Enduro Racer started out life as an arcade machine by Sega; it was a normal racing game like its better known stable mates Hang-On and Out Run. The idea was to ride your dirt bike through the rocky roads pulling wheelies over jumps. It was quite a popular game at the time and saw quality conversions to the home computer market.

Something got a little lost in translation with the Master System version however. The gameplay is played from an isometric angle like Paperboy. Aside from the different angle the idea of the game is the same. You have a timer which ticks down and your task is to race to the finishing line as quickly as possible. Each level has a couple of different paths which merge in and out of each other from time to time allowing you to fight your way around the traffic. There are ramps almost everywhere so you will want to hit these and pull down on the D-pad while doing so to gain some air and keep your momentum going.

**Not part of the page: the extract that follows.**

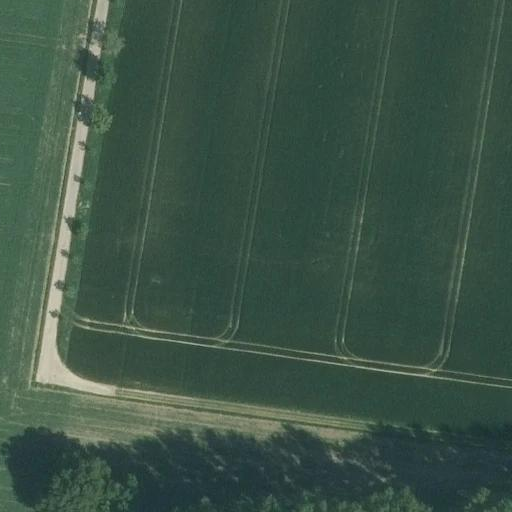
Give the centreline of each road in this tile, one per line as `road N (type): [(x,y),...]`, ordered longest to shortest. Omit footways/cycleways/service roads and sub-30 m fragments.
road 1 (track): [(104,0),(45,377),(112,391)]
road 2 (track): [(511,440),(112,391)]
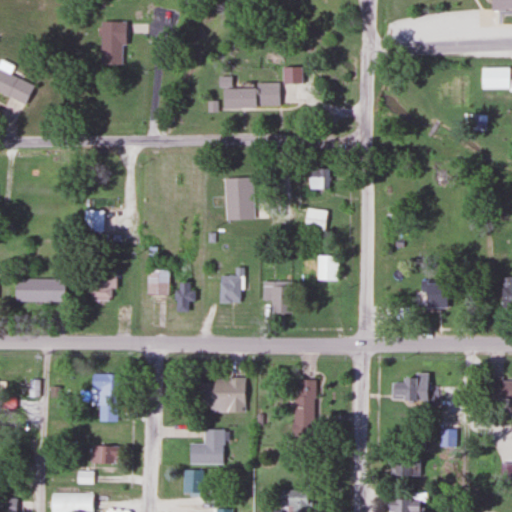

Enduro Racer Review - Screenshot 2 of 2

You will ride across generic looking levels with grass, desert, dirt, water (which you can sink into!) and finally some mountains. The remaining time when completing a race will award you some points which can be used to tune up your bike’s handling, suspension and so on.

Aside from the various obstacles laid all over the tracks to slow you down there are also other bikes and cars to contend with. If you crash into them it will really set you back. The other vehicles are a real source of annoyance as they just trundle all over the place, there is no feeling that they are trying to win the race, they only serve to get in your way by swerving over your path.


The gameplay feels slow and sluggish mostly due to the strange angle of play, there is never a sense of speed like in Hang-On and Out Run on the Master System. The game is also quite bland with uninspired locales and features which repeat themselves constantly. It’s not to say that Enduro Racer isn’t fun for a short while, but there isn’t the depth available here as you would find with Excitebike on the NES. Our recommendation is to pass up on this; it’s certainly not going to hold your attention for very long like more accomplished racing games.